Prenez par exemple l’infirmière volontaire de MSF (Médecin Sans Frontières) infectée par le virus et rapatriée en France ce week-end. Innocemment je pensais voir au moins un reportage sur ces personnels soignants bénévoles qui vont risquer leurs vies pour sauver celles d’autrui, par exemple suivre un médecin depuis son embarquement jusqu’à ses longues journées de travail dans un endroit isolé de la Guinée forestière. Imbécile que je suis, tout ce que nous avons eu droit, sur toutes les chaines de télévision, c’est le « cul » de l’ambulance qui transportait la jeune femme, et le commentaire de la boulangère face à l’hôpital qui espérait « qu’ils ne vont pas laisser échapper leur machin »
Vous touiez ça pendant un bon mois, vous comptez les morts, vous pointez un pistolet/thermomètre sur tous les fronts un peu transpirant et PAF : le virus il est dans ma cuisine !

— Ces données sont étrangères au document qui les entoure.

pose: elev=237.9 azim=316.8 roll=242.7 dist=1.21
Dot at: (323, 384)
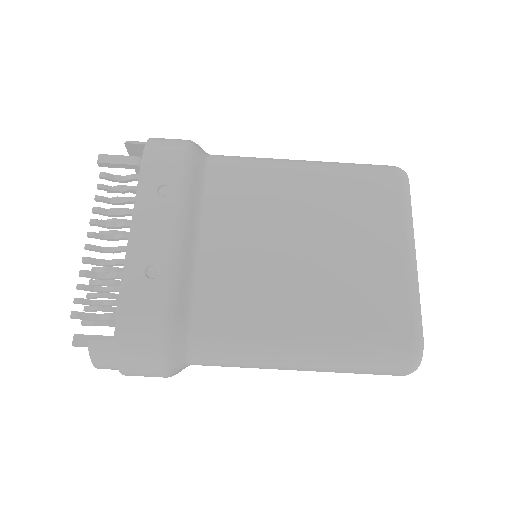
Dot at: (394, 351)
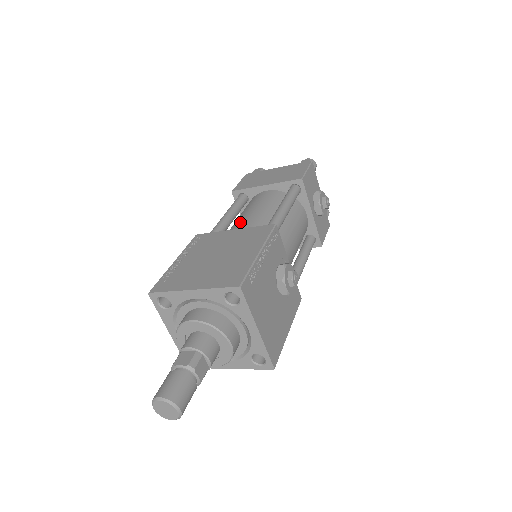
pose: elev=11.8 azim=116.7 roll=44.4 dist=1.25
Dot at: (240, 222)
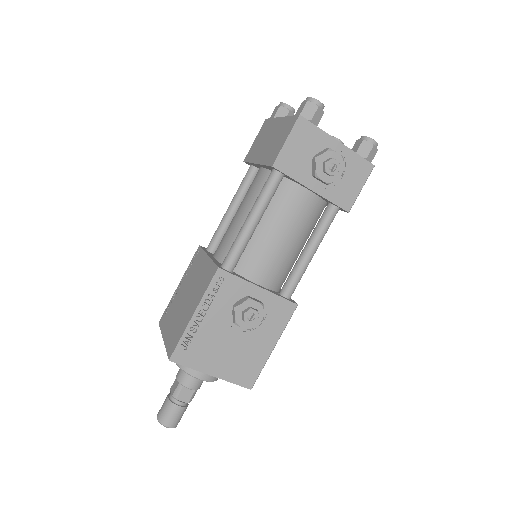
Dot at: (226, 231)
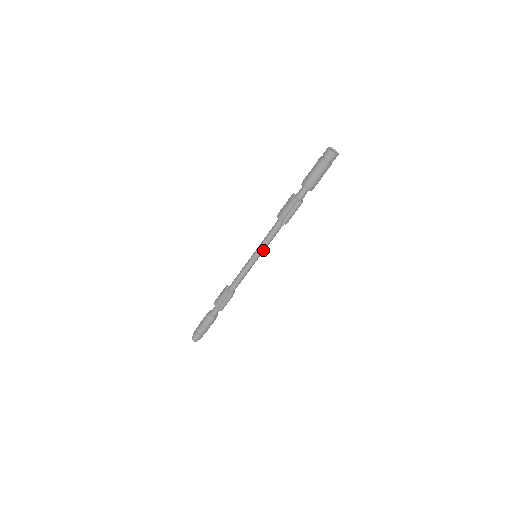
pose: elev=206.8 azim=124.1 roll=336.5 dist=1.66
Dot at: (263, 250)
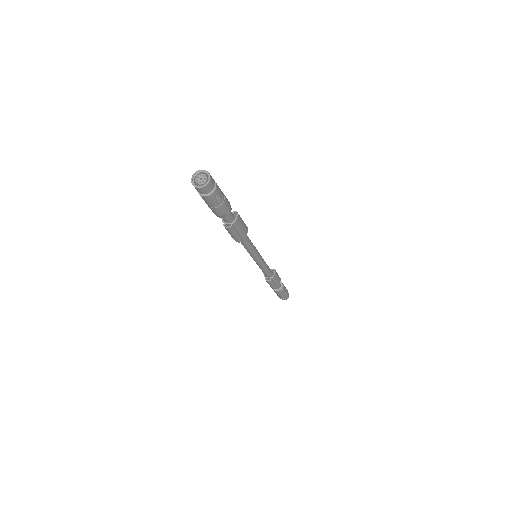
Dot at: (253, 255)
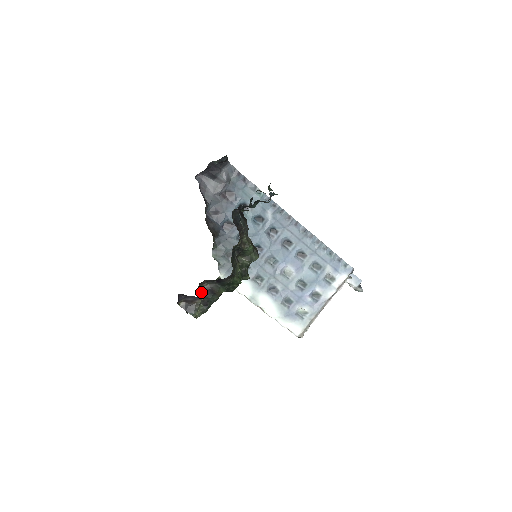
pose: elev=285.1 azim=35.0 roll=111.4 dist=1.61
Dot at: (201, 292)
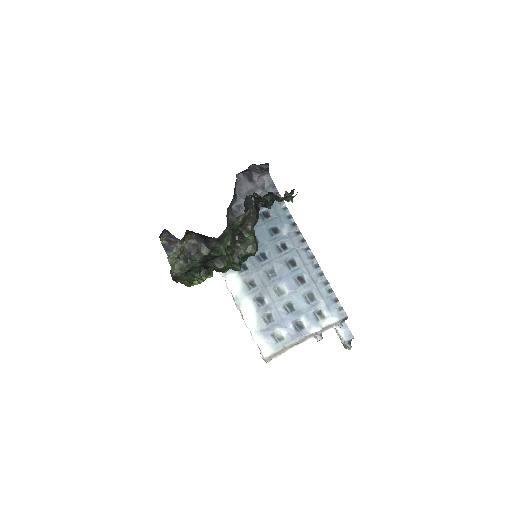
Dot at: (187, 246)
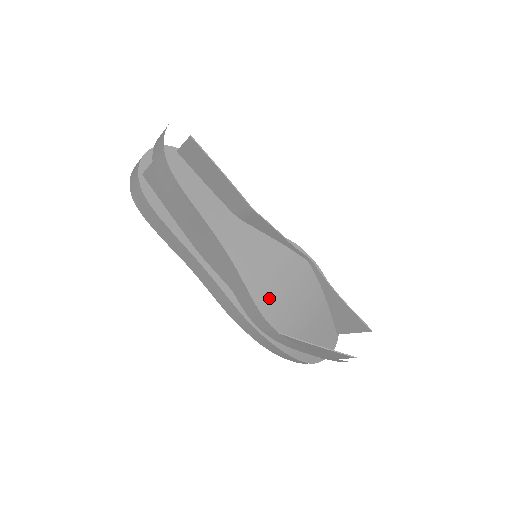
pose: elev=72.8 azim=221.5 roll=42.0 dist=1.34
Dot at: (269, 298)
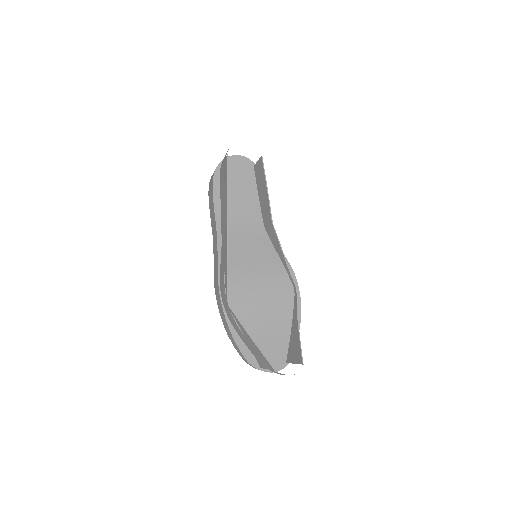
Dot at: (246, 289)
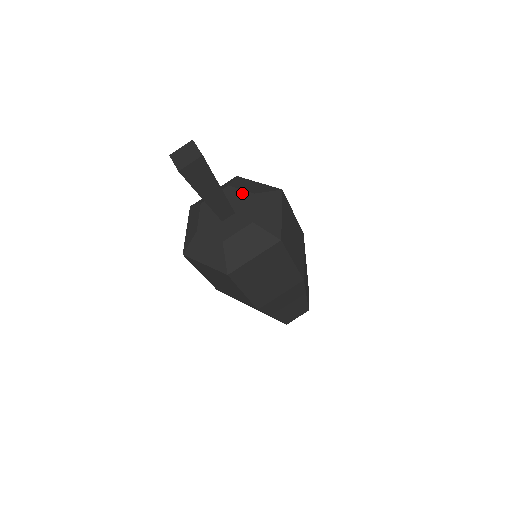
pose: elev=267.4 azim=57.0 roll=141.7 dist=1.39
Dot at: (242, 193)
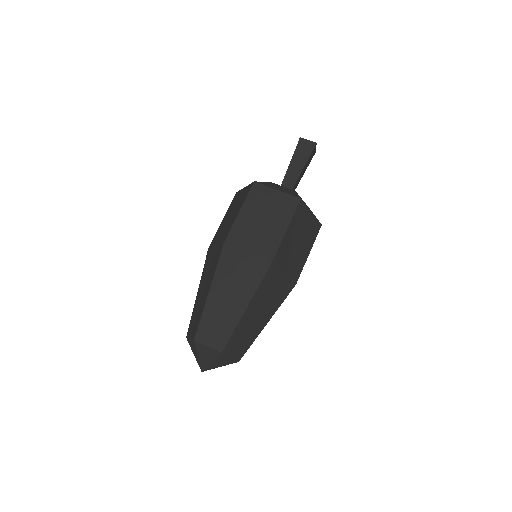
Dot at: occluded
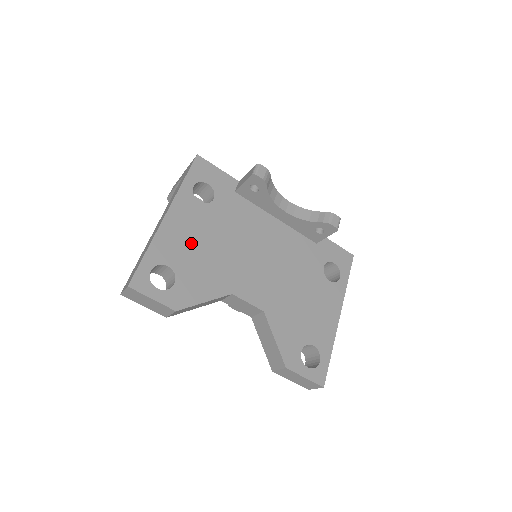
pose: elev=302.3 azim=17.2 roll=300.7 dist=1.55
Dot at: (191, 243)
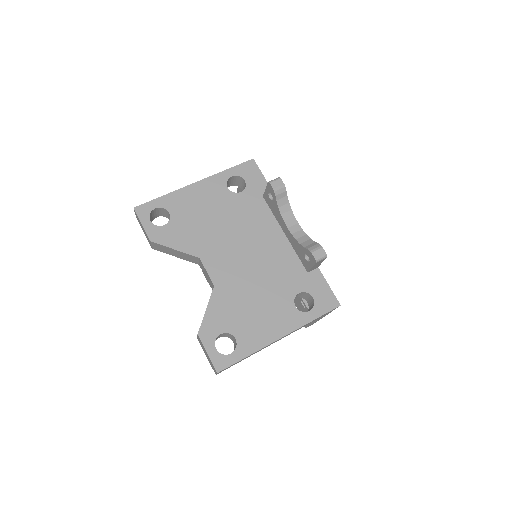
Dot at: (198, 209)
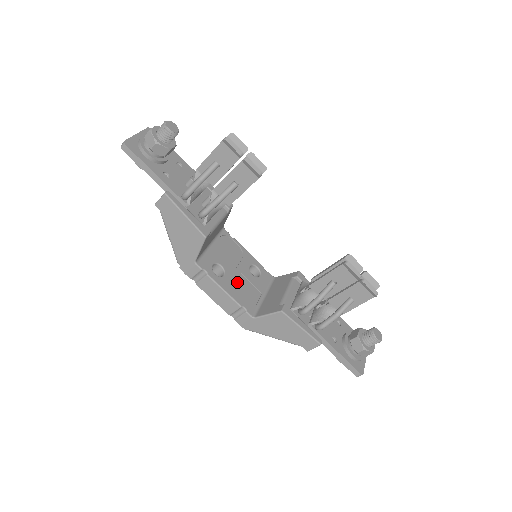
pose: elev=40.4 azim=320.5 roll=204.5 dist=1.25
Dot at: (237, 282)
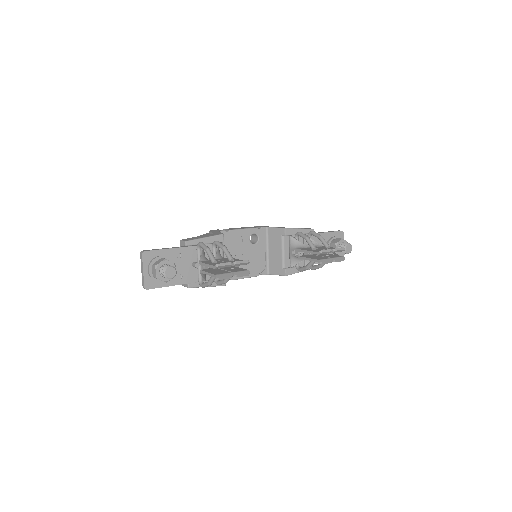
Dot at: occluded
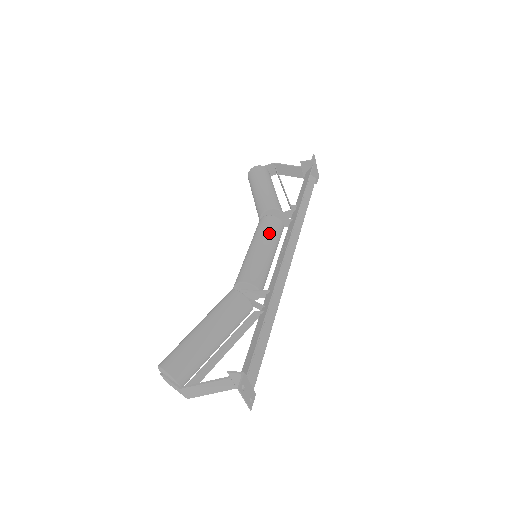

Nous engendrons une société de la peur, repliée sur elle-même, incapable de regarder l’autre sans se demander pourquoi il vous veut du mal. Et franchement y’a des jours ou on déprimerait rapidement.
Rassurez-vous, l’info, la vraie, elle existe, mais il faut faire l’effort d’aller la chercher, sur Arte, sur la 5, sur le web, Courrier International, etc. Et quand vous aurez pris l’habitude de surfer sur toute cette matière grise mise à votre disposition et bien… vous craquerez : vous croiserez tôt ou tard le couillon de service qui ne voudra pas vous serre la main à la machine à café « à cause du virus ».